Let’s play a game.

  1. Think of a lesbian character on TV or in film.
  2. Did she get to live?
  3. If yes, did her partner get to live?
  4. If yes, did they get a happy ending?

I doubt you got as far as 4. If you did, can you name another?

Let’s try this, then.

  1. Think of a straight character on TV or in film.
  2. Did they get to live?
  3. If yes, did their partner get to live?
  4. If yes, did they get a happy ending?

I doubt you’ll find it difficult to think of one. I can think of ten very easily, without even trying.

I’m bored of it. I’m bored of getting texts from my friends telling me that another character they loved – that they watched a show for, because we have to do that – had been killed. I’m bored of no happy endings. I’m bored of it being such a pervasive issue that someone has felt the need to make a list of media in which the lesbians don’t die. It’s in its infancy, prompted by a recent plot development on a popular show (clue: a dead lesbian, again), but it looks to be an important and positive thing. I just wish it wasn’t necessary. I’m bored of writers like Sally Wainwright adding to it, then telling us it’s a myth. The most common argument that I hear is “straight characters get killed off too” and “it’s important for the narrative”, but that just isn’t good enough. Each character exists within the wider culture, and the wider culture is littered with our bodies. I want writers to acknowledge this, to be aware of the communities they are representing and to do something about it. It doesn’t take much to find examples of storylines that have prompted people coming out to their families, and to themselves. It normalises us. It makes us acceptable. It must feel so good to create that. It must feel so good to keep going.

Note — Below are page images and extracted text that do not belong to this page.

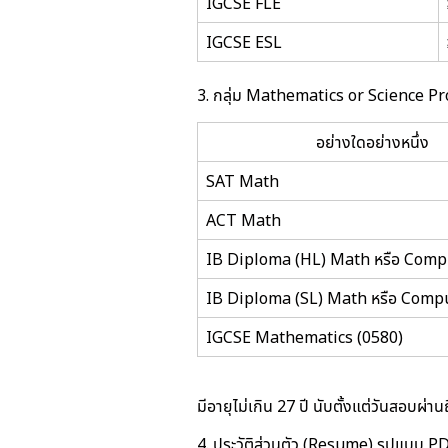
IGCSE FLE
IGCSE ESL
3. กลุ่ม Mathematics or Science Prof
อย่างใดอย่างหนึ่ง
SAT Math
ACT Math
IB Diploma (HL) Math หรือ Comp
IB Diploma (SL) Math หรือ Comp
IGCSE Mathematics (0580)
มีอายุไม่เกิน 27 ปี นับตั้งแต่วันสอบผ่า
4. ประวัติส่วนตัว (Resume) รูปแบบ PDF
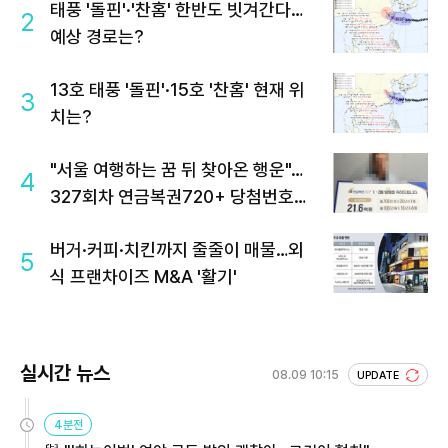
태풍 '돌핀'·'찬홈' 한반도 빗겨간다…
2
예상 경로는?
13호 태풍 '돌핀'·15호 '찬홈' 현재 위
3
치는?
"서울 여행하는 꿈 뒤 찾아온 행운"…
4
327회차 연금복권720+ 당첨번호조
회 주목
버거·커피·치킨까지 줄줄이 매물…외
5
식 프랜차이즈 M&A '활기'
실시간 뉴스
08.09 10:15
UPDATE
4분전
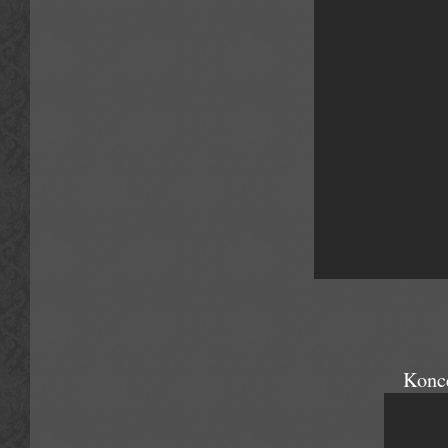
Konce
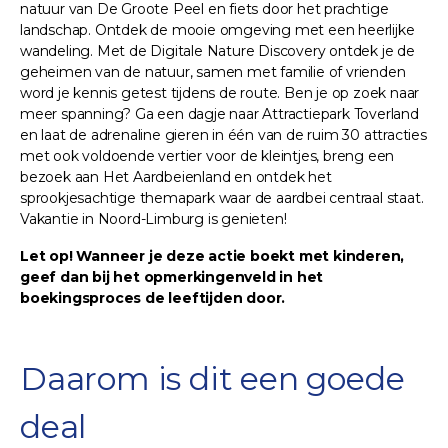
natuur van De Groote Peel en fiets door het prachtige
landschap. Ontdek de mooie omgeving met een heerlijke
wandeling. Met de Digitale Nature Discovery ontdek je de
geheimen van de natuur, samen met familie of vrienden
word je kennis getest tijdens de route. Ben je op zoek naar
meer spanning? Ga een dagje naar Attractiepark Toverland
en laat de adrenaline gieren in één van de ruim 30 attracties
met ook voldoende vertier voor de kleintjes, breng een
bezoek aan Het Aardbeienland en ontdek het
sprookjesachtige themapark waar de aardbei centraal staat.
Vakantie in Noord-Limburg is genieten!
Let op! Wanneer je deze actie boekt met kinderen,
geef dan bij het opmerkingenveld in het
boekingsproces de leeftijden door.
Daarom is dit een goede
deal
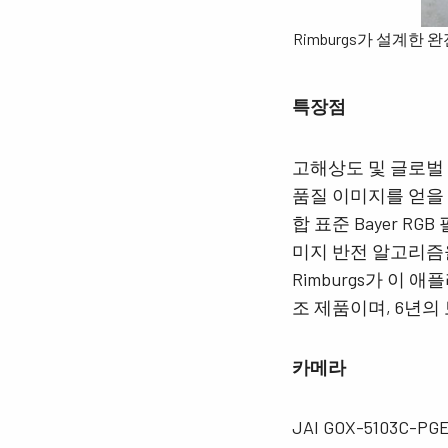
Rimburgs가 설계
특장점
고해상도 및 글로벌 셔
품질 이미지를 얻을 
합 표준 Bayer 
미지 반전 알고리즘
Rimburgs가 이 
조 제품이며, 6년
카메라
JAI GOX-5103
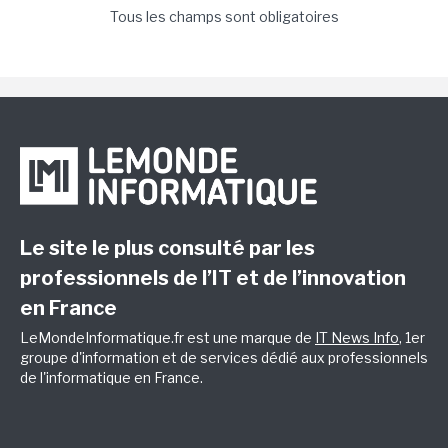
Tous les champs sont obligatoires
Le site le plus consulté par les
professionnels de l’IT et de l’innovation
en France
LeMondeInformatique.fr est une marque de
IT News Info
, 1er
groupe d'information et de services dédié aux professionnels
de l'informatique en France.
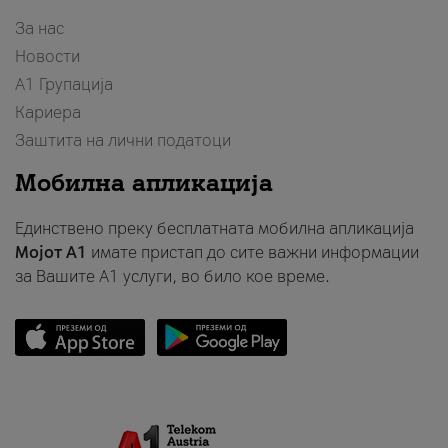
За нас
Новости
А1 Групација
Кариера
Заштита на лични податоци
Мобилна апликација
Единствено преку бесплатната мобилна апликација
Мојот A1
имате пристап до сите важни информации
за Вашите A1 услуги, во било кое време.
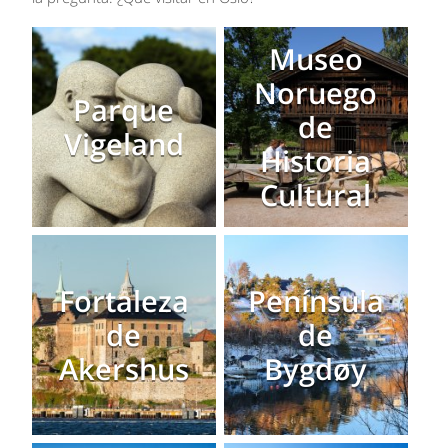
Museo
Noruego
Parque
de
Vigeland
Historia
Cultural
Fortaleza
Península
de
de
Akershus
Bygdøy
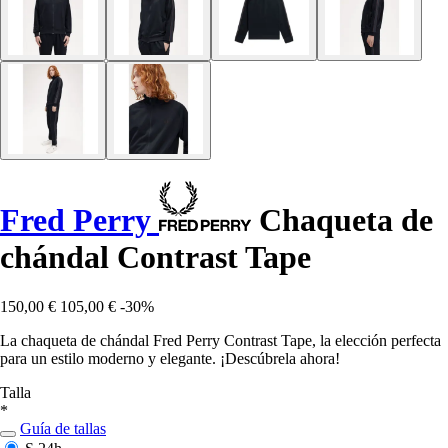
Fred Perry
Chaqueta de
chándal Contrast Tape
150,00 €
105,00 €
-30%
La chaqueta de chándal Fred Perry Contrast Tape, la elección perfecta
para un estilo moderno y elegante. ¡Descúbrela ahora!
Talla
*
Guía de tallas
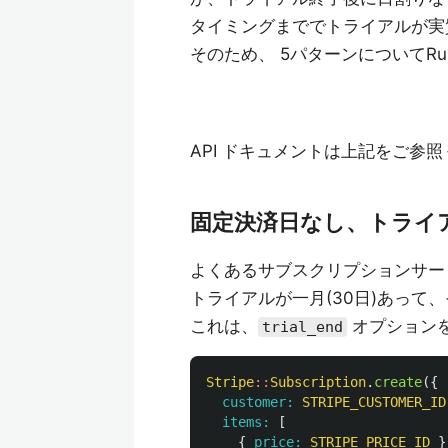
タイミングまででトライアルが実
そのため、 5パターンについてR
API ドキュメントは上記をご参
固定決済日なし、トライ
よくあるサブスクリプションサー
トライアルが一月(30日)あっ
これは、
オプション
trial_end
Stripe
::
Subscription
.
create
({
customer: 
STRIPE_CUSTOMER_ID
items: 
[
{
price: 
STRIPE_PRICE_ID
}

Interestingly, it’s not even a myth at all. American film production from 1934 to 1968 was regulated by the Production Code Administration, known as The Code, which censored the film industry. This is a very interesting article about it. The Code states that “impure love, the love which society has always regarded as wrong and which has been banned by divine law … must not be presented as attractive and beautiful“: in other words, it may be shown, but not positively. Sure, The Code was replaced in 1968 with the familiar G-NC-17 ratings system, but films about gay people are habitually rated R without what many see as just cause, so I’m not sure it’s really changed all that much. And it would be naive to suggest that British ratings are unaffected by American ones.

Carol was so groundbreaking because of this trope: before Patricia Highsmith wrote it, there were never any happy endings for lesbians, and theirs is barely even that happy. Last Tango In Halifax was pretty groundbreaking, too, until Sally Wainwright couldn’t work out how to get out of the corner she’d painted herself into so, instead of dealing with Celia’s homophobia and racism, she took the easy way out and just took away the problem. Apparently, Caroline will not have another love interest: she has been made sexless, which is apparently the only way we can be acceptable. I, and countless others like me, feel used and ignored.

The single, solitary glimmer of hope right now seems to be Call The Midwife – who would’ve thought?! But that’s just one story line that hasn’t ended in horror. I want mainstream lesbians. I want to be in mainstream media. I want to be seen. And I want your romantic happy endings. I want teenage girls to see themselves on the television. I want those storylines to be woven into mainstream programmes, for the girls like I was who didn’t accept themselves, who wouldn’t dare watch A Lesbian Show, for fear of being found out. I want them to see storylines that give them something to aspire to, like the countless romances that their heterosexual counterparts have. I want them to see that they have happiness in their future as women who love women.

I want to be seen by straight people so that they don’t hate us.

When those who have the power to name and to socially construct reality choose not to see you or hear you, whether you are dark-skinned, old, disabled, female, or speak with a different accent or dialect than theirs, when someone with the authority of a teacher, say, describes the world and you are not in it, there is a moment of psychic disequilibrium, as if you looked into a mirror and saw nothing – Adrienne Rich

And when those with the power to name and socially construct reality choose to kill you off, there comes a moment of understanding: the only way we are acceptable is in isolation, grieving, or dead. The only way we are acceptable, if we exist at all, is to be lesser.

Ultimately, being visible in the media makes us acceptable. If we are acceptable on our screens, perhaps we won’t keep dying in real life. I went to school with someone who is now serving time for taking part in kicking a man to death for being gay. This is not abstract. This is not history. This is now, and the endless stream of dead lesbians on the television is really not helping.

Note: as a bisexual woman, I use ‘lesbian’ to group together characters who are women-loving-women, because it is easiest. This isn’t ideal.